Die Nubia Alpha ist eine ganz besondere Smartwatch: Das Display erstreckt sich über knapp die Hälfte des Displays und ist flexibel – ähnlich wie bei faltbaren Smartphones. Doch wie widerstandsfähig ist das Wearable mit der neuen Technologie? Der Tech-Experte Zack vom YouTube-Kanal JerryRigEverything hat es getestet. Vorweg: Offenbar ist das Gerät empfindlich wie ein rohes Ei.

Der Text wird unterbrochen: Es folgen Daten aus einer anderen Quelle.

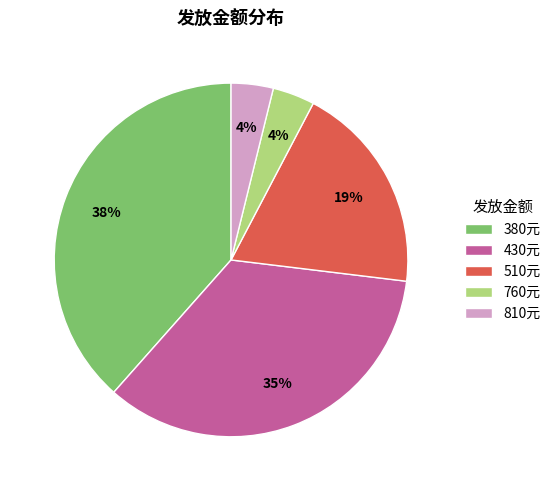

What percentage is the 510元 slice, to the nearest percent?

19%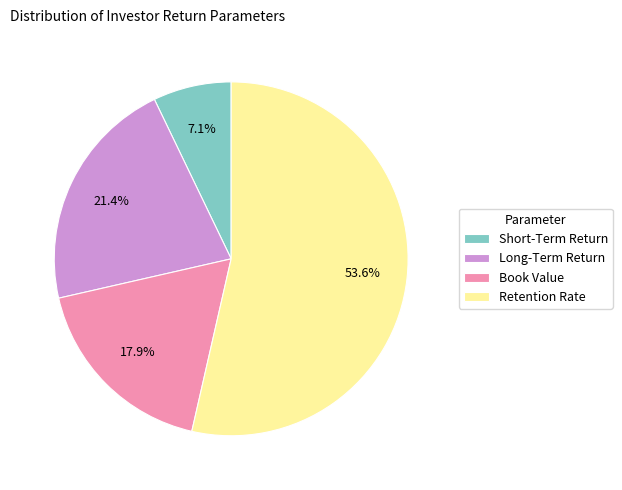

Combined, do Short-Term Return and Book Value account for over 50%?

No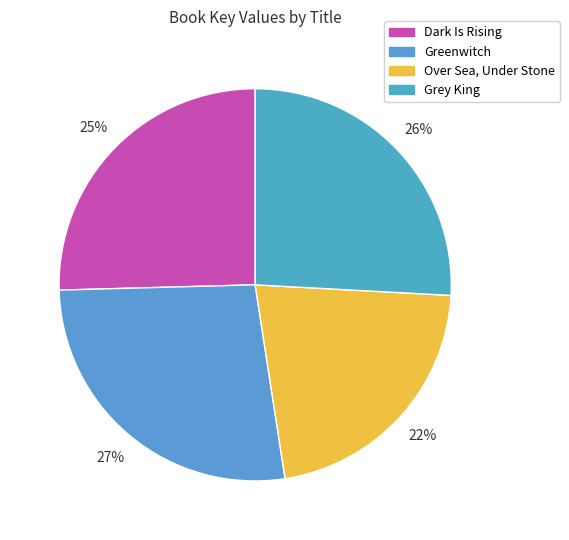

Is there a majority slice in this chart?

No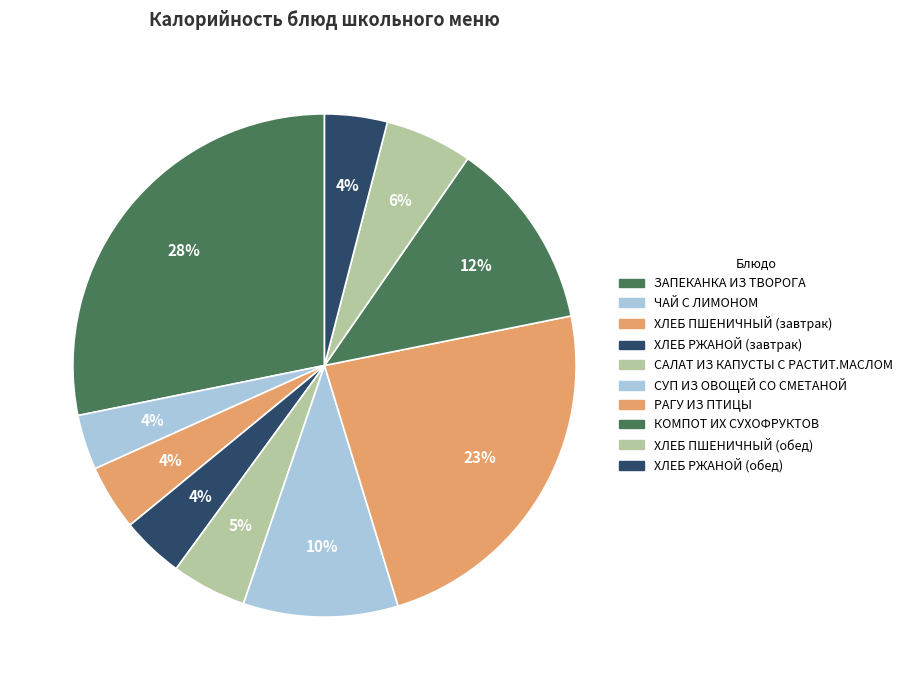

Which slice is the largest?

ЗАПЕКАНКА ИЗ ТВОРОГА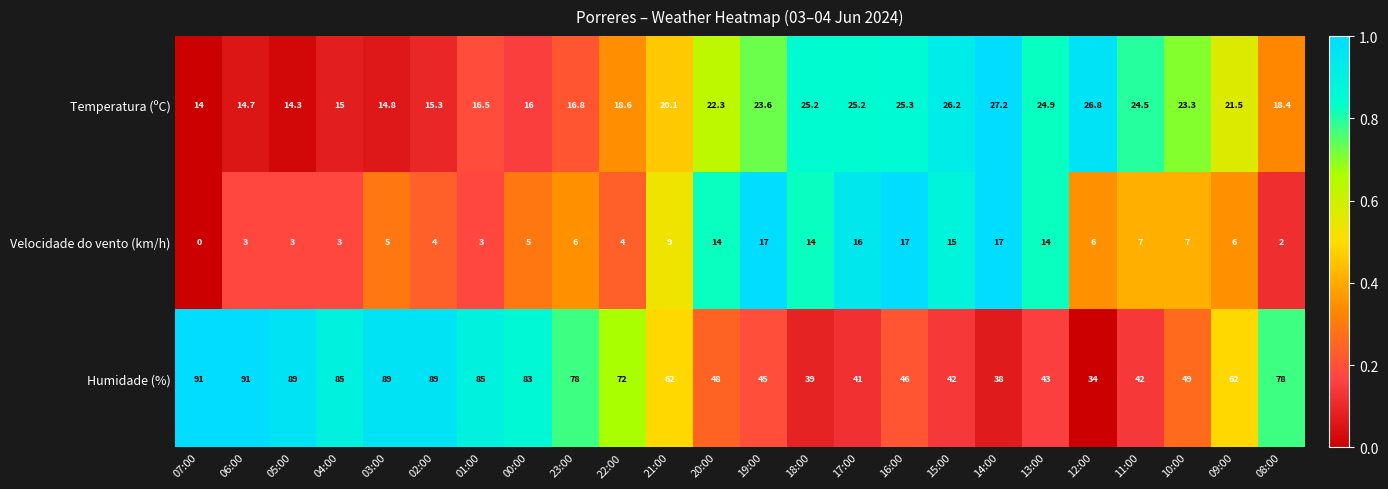

What is the difference between the Velocidade do vento (km/h) values at 21:00 and 03:00?

4.0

Zack startet mit dem Kratztest: Bislang gibt es aber noch keinen guten Schutz für flexible Displays, entsprechend robustes Gorilla Glas ist beispielsweise noch in der Entwicklung. In der Regel kommt bei faltbaren Screens also Plastik als Material zum Einsatz. Und das macht sich auch bei der Nubia Alpha bemerkbar. Schon ab einem Härtegrad von 2 zeigen sich Kratzer, ab Härtegrad 3 sind diese deutlich sichtbar. Zum Vergleich: Die Displays von Flaggschiffen wie dem Huawei P30 Pro weisen erst ab einem Härtegrad von 6 Kratzer auf.

Kamera hat besten Schutz

Gleiches gilt für das Gehäuse der Uhr. Die Farbe lässt sich mit einem Messer vom Metall kratzen. Der Lichtsensor ist ebenfalls nur durch Plastik geschützt und entsprechend empfindlich. Anders sieht es bei der verbauten Kamera aus: Hier setzt die Nubia Alpha auf Glas – das Messer von Zack sorgt an dieser Stelle nicht für Kratzer. Demnach ist die Linse wohl von allen Bauteilen der Smartwatch am besten geschützt.

Auch der wenig praxisrelevante Feuertest zeigt, dass Nubia auf Plastik setzt. Der Experte setzt das flexible Display einer Flamme auf. Nach kurzer Zeit ist der Screen an der entsprechenden Stelle geschmolzen. Zumindest zeigt sich die Nubia Alpha im Biegetest etwas robuster: Der Bildschirm übersteht ein Biegen in beide Richtungen. Wenn ihr euch das Wearable zulegen wollt, solltet ihr es also mit sehr viel Vorsicht behandeln.